まちや地域の活動に関わっていると、様々な価値観同士の対峙と出会うことになります。それは時に非論理的で、慣例的なものだったり、感情論が前面に出るものだったりするわけですが、それ故にまちはおもしろいとも思うのです。

高い給料よりも「生きがい」「働きがい」がキーワードとなりつつあるアフターコロナの世界では、「自分らしさ」を求め、地方移住を考える方も多くなるのではないでしょうか。

こうして移住者が増えると、いままで以上に価値のすれ違いが起こるのではないかと想像しています。そのまちでずっと根をおろして生活してきた地元民と、新しい幸せを求めて移住する移住民、土の人と風の人と言ったりもしますが、異なる背景をもつ両者は最初からうまくいくとは限りません。

人口減少時代なのだから、外から入ってきた人はあたたかく迎えたいものですが、自分たちの生活圏にヨソモノが入ってくることに、警戒心を持つ地域住民が多いことも確かです。

似たようなことが商店街で起こったりもします。発展途上とはいえ、私が活動する焼津駅前通り商店街は、地方のよくある商店街と同じようにシャッター通りとなっています。
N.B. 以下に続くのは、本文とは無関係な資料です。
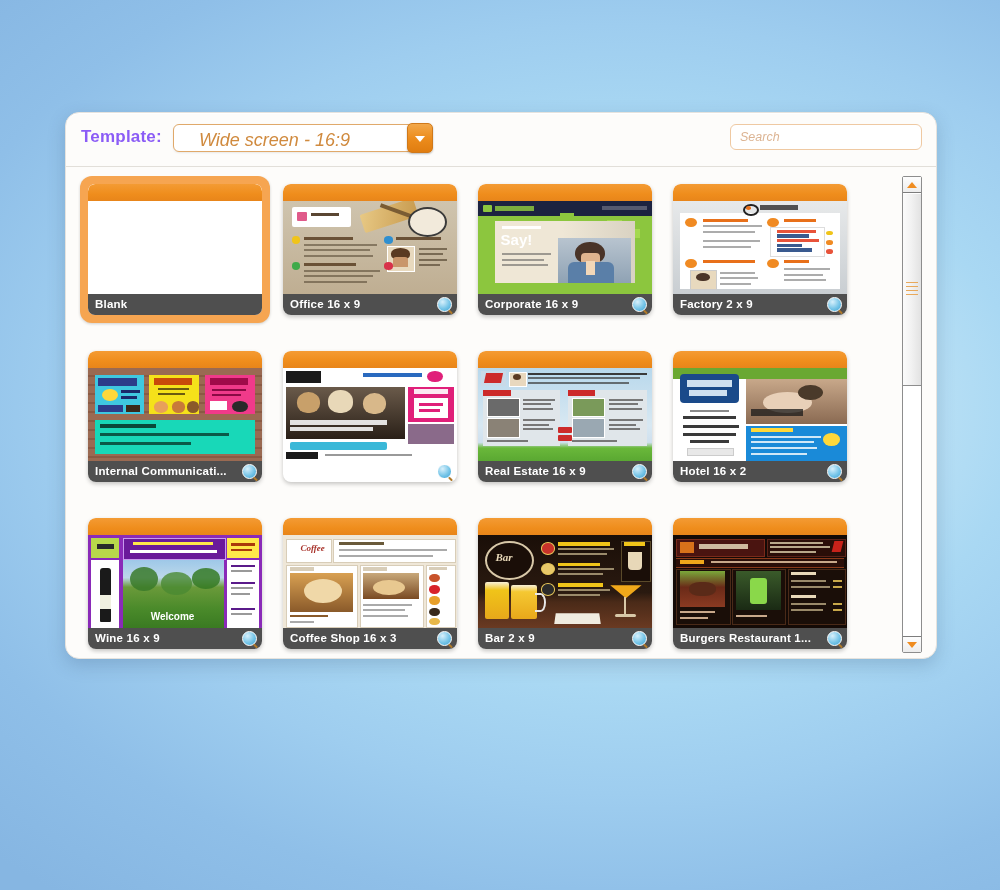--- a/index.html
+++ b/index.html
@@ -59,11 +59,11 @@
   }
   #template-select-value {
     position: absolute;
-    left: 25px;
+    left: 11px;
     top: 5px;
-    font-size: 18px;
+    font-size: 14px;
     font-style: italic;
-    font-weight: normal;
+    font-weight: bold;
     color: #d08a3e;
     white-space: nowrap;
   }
そこで新しいお店がオープンするとなれば、大事件なわけですが、まったく知らない人が突然、商店街のなかでお店をはじめると、地元の人は警戒したような口ぶりで、「なにか新しいお店ができるらしい」と言うのです。

ぼく自身でさえ、会ったこともない人が新しいお店をはじめると聞くと、ワクワク感がある反面、「変なひとが入ってくると嫌だ」とちょっとした警戒心を持ったりもします。

自分自身のなかに警戒心が湧くことに驚きを感じますが、この心を分析してみると、自分たちがつくってきたコミュニティやまちへの愛着から、ここを守りたい、壊してほしくないというメンタルモデルがあることに気付きます。

そして、日常と異質な誰かが自分たちの領域に入ってきた際に、合う・合わないは必ず起こるのです。自分たちと似たような価値観を持つ方であれば、時間の経過とともに同質化していくでしょう。しかし、価値が合わない場合には、「あいつは変なやつだ」「あいつには協力しない」と、仲間外れがはじまるわけです。

これは別に移住者と地元住民に限った話だけではありません。あらゆるコミュニティにおいて、異質なものを排除しようとするのはよくあることです。しかし、よくよく考えてみれば、もともと異なる背景をもつ人同士が共同の営みをするわけですから、価値が異なるのも当たり前のことです。

だったらぼくは、無理に対立することもなく、いがみ合うこともなく、「異なる価値同士が並列する状態」をお互いに認知し合えばよいのではないかと思うのです。

つまり、「ああ、あなたはそういう価値を持っているんだね」と認めて、それについて賛同も反対もしなければよいのではないでしょうか。相手の価値を認めて、変に干渉もしなければよいのです。

一度、まちづくりへの考え方で、とある商店主の方と口論になったことがありました。ぼくは経済だけでなく人間的な豊かさがまちの豊かさだと考え、その方は、経済をきちんとまわすことがもっとも重要な豊かさだと考えていたのです。1時間近く、ああでもない・こうでもないと言い合いをしましたが、その日は結論は出ませんでした。

それから数日経って、お互いにモヤモヤしていたのか、また話す機会を持ち、「あなたはそういう考えなんだね」とお互いを理解し合い、いまはお互い陰口を言うこともなく、普通に挨拶をしたりする仲です。

「違う」はそんなに悪いことではありません。「違う」は言い換えれば「多様性」と言ったりもします。もちろん最終的になにか意思決定をしなければいけない場合は、お互いの違うを超えて合意をしなければいけません。

でも、「違う」からといって、陰口を言ったり、仲間外れにしたりする必要はありません。変に「理解してもらえない」と悲しむことなく、「あ、違うんだな」でいいと思うのです。

そして、この価値の並列をお互いに認知していることが、合意をするときのポイントになったりもするわけです。抽象的な話になりましたが、そんな価値のお話でした。